My point in drilling down to Kant, is to demonstrate how far off course this behavior was.  What really bothers me about this isn’t Tiger.  But that this represents a culture of entitlement (and I am not talking about the poor) whose blurred moral boundaries have left us with the collapse of Lehman Brothers, Finance scandal like Bernie Madoff and others.

I do not believe that those effected in these situations were treated as an ‘end’ in and of themselves, but rather as a ‘means’ to some end.

My faith makes this particularly disturbing to me.  Tiger is mistaken if he believes that he can do whatever he wants.  The only One who can do whatever they wish (Omnipotent) is God.  We are not autonomous beings, if God is the God we believe in.  So the real transgression here (oh, it so often comes down to this) is idolatry.  Unless you are a VERY strict Calvinist, even God gives us a great deal of latitude to choose faithfulness, to respect others, and honor God.

My wife always says, “What where they thinking” when she hears stories like this.  I suspect there wasn’t much thinking goin on.  It was more like action alone, as one of his sponsors used to say, “just do it.”

This situation is not only described well by reading Kant.  It seems to me that when I am listening to the Tiger saga, I am also listening to the David story.  It is not only the David and Bathsheba story, but the David and Uriah.  What is really pathetic is how our society plays out the David and Nathan.

Some people have said to me that I am a crabby cynic.  Perhaps.  Still, I think this whole saga is as much about self-deception and truth telling as it is about infidelity.  Tiger’s suggestion that he fell prey to a sense of ‘entitlement’ is really about him lying to himself.  Then, it is about self-deception and denial.

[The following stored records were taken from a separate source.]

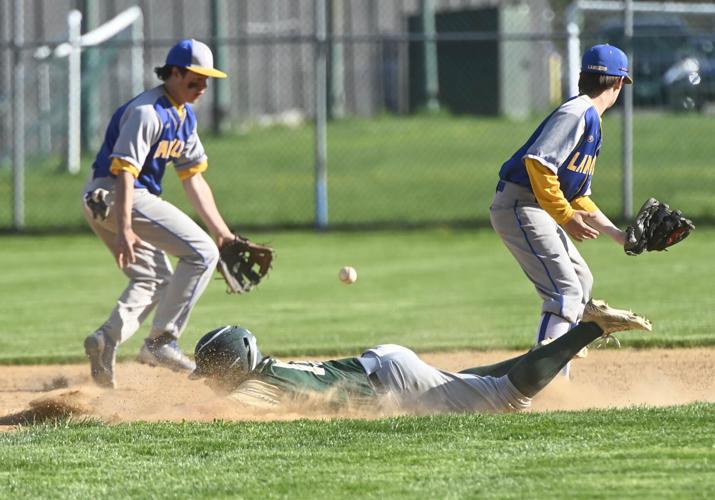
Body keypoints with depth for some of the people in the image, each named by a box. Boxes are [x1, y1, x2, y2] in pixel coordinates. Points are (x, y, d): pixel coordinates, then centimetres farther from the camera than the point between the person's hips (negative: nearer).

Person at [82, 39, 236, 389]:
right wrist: (124, 229, -34)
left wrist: (220, 230, 13)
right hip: (111, 196, -11)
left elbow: (193, 176, 17)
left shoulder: (184, 116, 14)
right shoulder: (148, 113, -17)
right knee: (201, 253, -12)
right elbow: (125, 170, -25)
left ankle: (107, 338, 3)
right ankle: (162, 341, -12)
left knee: (153, 280, 20)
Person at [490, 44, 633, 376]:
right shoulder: (578, 113, -12)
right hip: (519, 207, -11)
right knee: (566, 291, -17)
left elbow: (579, 199, 23)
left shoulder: (591, 122, 20)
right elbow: (538, 162, -25)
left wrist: (619, 236, 20)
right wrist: (566, 217, -25)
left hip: (539, 212, 11)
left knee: (581, 283, 21)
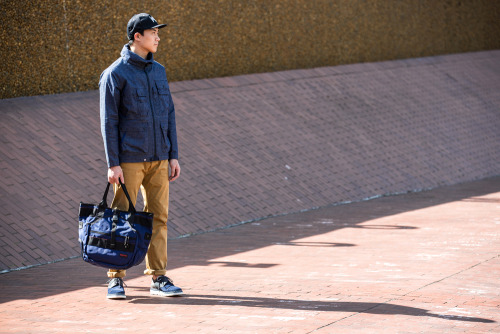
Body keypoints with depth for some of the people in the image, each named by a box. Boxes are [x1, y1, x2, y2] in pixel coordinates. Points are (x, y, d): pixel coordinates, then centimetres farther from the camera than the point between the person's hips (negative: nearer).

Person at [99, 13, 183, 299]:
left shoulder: (159, 71, 12)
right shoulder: (115, 74, -6)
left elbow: (169, 114, 14)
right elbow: (109, 121, -7)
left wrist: (173, 155, 8)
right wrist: (113, 164, -12)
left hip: (158, 158, 5)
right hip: (129, 160, -5)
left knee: (158, 217, 4)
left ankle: (159, 278, 10)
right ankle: (116, 279, 7)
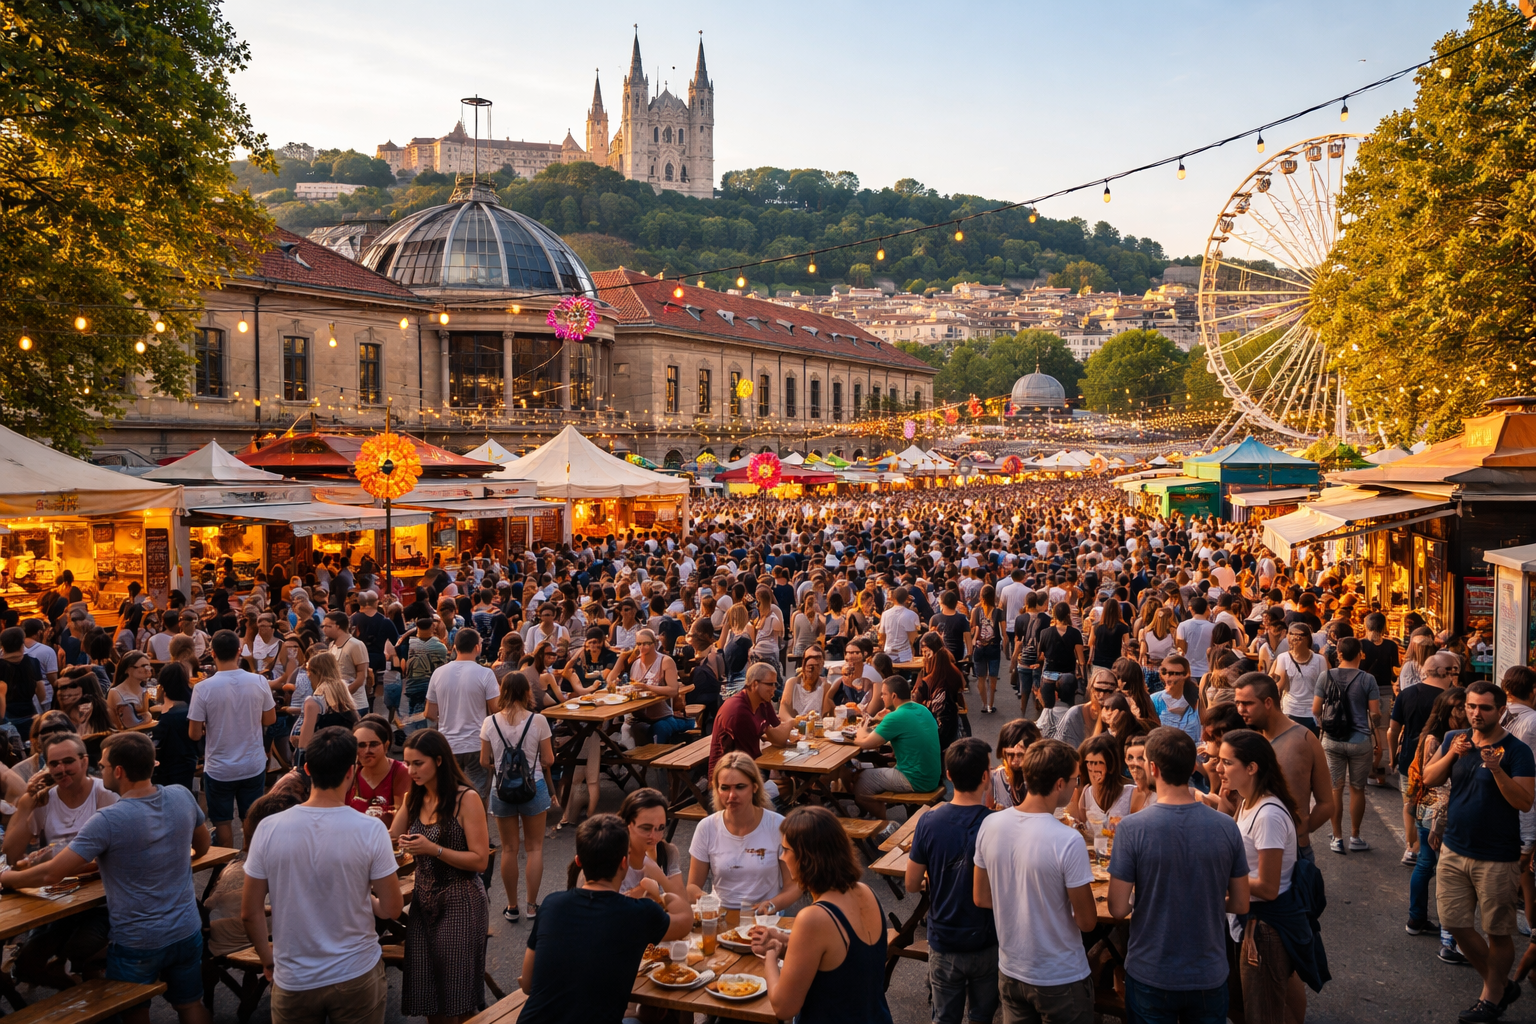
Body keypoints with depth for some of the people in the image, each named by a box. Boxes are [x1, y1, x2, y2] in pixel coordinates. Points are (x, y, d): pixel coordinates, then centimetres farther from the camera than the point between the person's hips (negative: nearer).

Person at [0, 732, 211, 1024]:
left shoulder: (107, 820, -23)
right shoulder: (182, 797, -7)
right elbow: (202, 847, 10)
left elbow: (51, 874, -18)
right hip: (187, 932, 4)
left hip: (137, 943, -4)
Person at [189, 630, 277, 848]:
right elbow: (270, 719, 3)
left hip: (219, 770, -2)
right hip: (254, 765, 2)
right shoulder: (259, 682, -10)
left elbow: (194, 735, -12)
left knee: (223, 822, 14)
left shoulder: (203, 688, -17)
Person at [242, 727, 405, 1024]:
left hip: (293, 980, 1)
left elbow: (250, 912, -4)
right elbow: (392, 909, -11)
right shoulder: (370, 830, -18)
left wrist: (267, 958, 12)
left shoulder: (269, 829, -13)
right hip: (356, 976, -1)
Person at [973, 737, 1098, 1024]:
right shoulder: (1068, 842, -26)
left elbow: (982, 898, 1)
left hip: (1010, 972, 4)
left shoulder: (990, 825, -10)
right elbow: (1087, 922, -16)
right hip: (1061, 979, -4)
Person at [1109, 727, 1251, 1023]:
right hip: (1209, 976, 2)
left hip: (1150, 976, -2)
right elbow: (1240, 905, -2)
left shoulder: (1131, 829, -20)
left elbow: (1118, 909, -16)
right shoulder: (1226, 827, -11)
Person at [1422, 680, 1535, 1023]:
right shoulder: (1454, 739, 4)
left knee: (1498, 932, 7)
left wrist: (1496, 769, -31)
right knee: (1456, 924, 9)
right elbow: (1429, 779, 1)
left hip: (1496, 858, -5)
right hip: (1454, 850, 5)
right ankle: (1502, 985, 30)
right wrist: (1452, 754, -14)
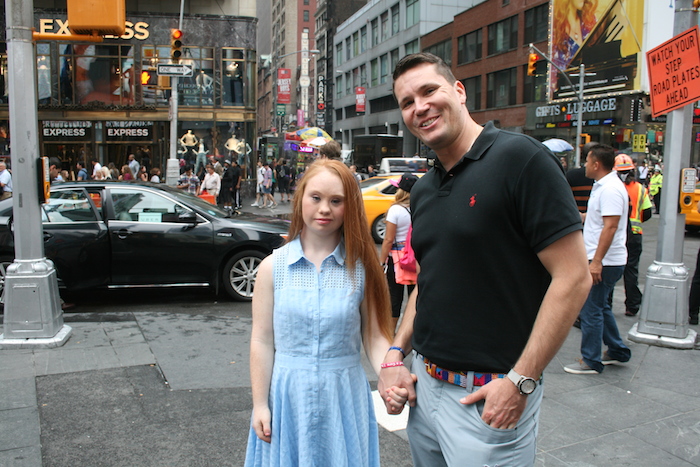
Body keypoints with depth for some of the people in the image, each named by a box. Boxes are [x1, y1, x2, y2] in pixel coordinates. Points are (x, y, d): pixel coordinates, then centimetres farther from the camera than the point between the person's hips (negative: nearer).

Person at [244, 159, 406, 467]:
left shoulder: (361, 267, -4)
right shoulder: (273, 267, -3)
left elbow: (374, 337, -3)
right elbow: (263, 341, -1)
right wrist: (259, 405, -1)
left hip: (344, 397, 0)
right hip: (288, 395, 1)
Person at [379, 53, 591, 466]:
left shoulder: (519, 157, -14)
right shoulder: (423, 191, 9)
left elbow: (573, 277, -17)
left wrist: (520, 382, -18)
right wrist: (396, 354, 6)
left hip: (491, 396, -7)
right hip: (425, 383, 7)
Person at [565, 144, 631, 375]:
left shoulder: (610, 189, -19)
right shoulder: (603, 186, 14)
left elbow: (610, 226, -25)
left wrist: (596, 261, -27)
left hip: (605, 262, -10)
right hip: (600, 260, 10)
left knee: (590, 310, -3)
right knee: (601, 307, 19)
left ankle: (590, 361, 7)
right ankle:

It is particularly sad that he was so far out of any real ‘community’ that there was no one nearby who could speak the truth in love to him, metaphorically if necessary.

The problem of privilege is not new here in the United States.  I am not surprised that the situation occured.  I am miffed that someone can blame it on fame and fortune; yet someone else has already warned us about this, The Apostle Paul 1Timothy 6:10.

Entitled?  Entitled?  I don’t think so.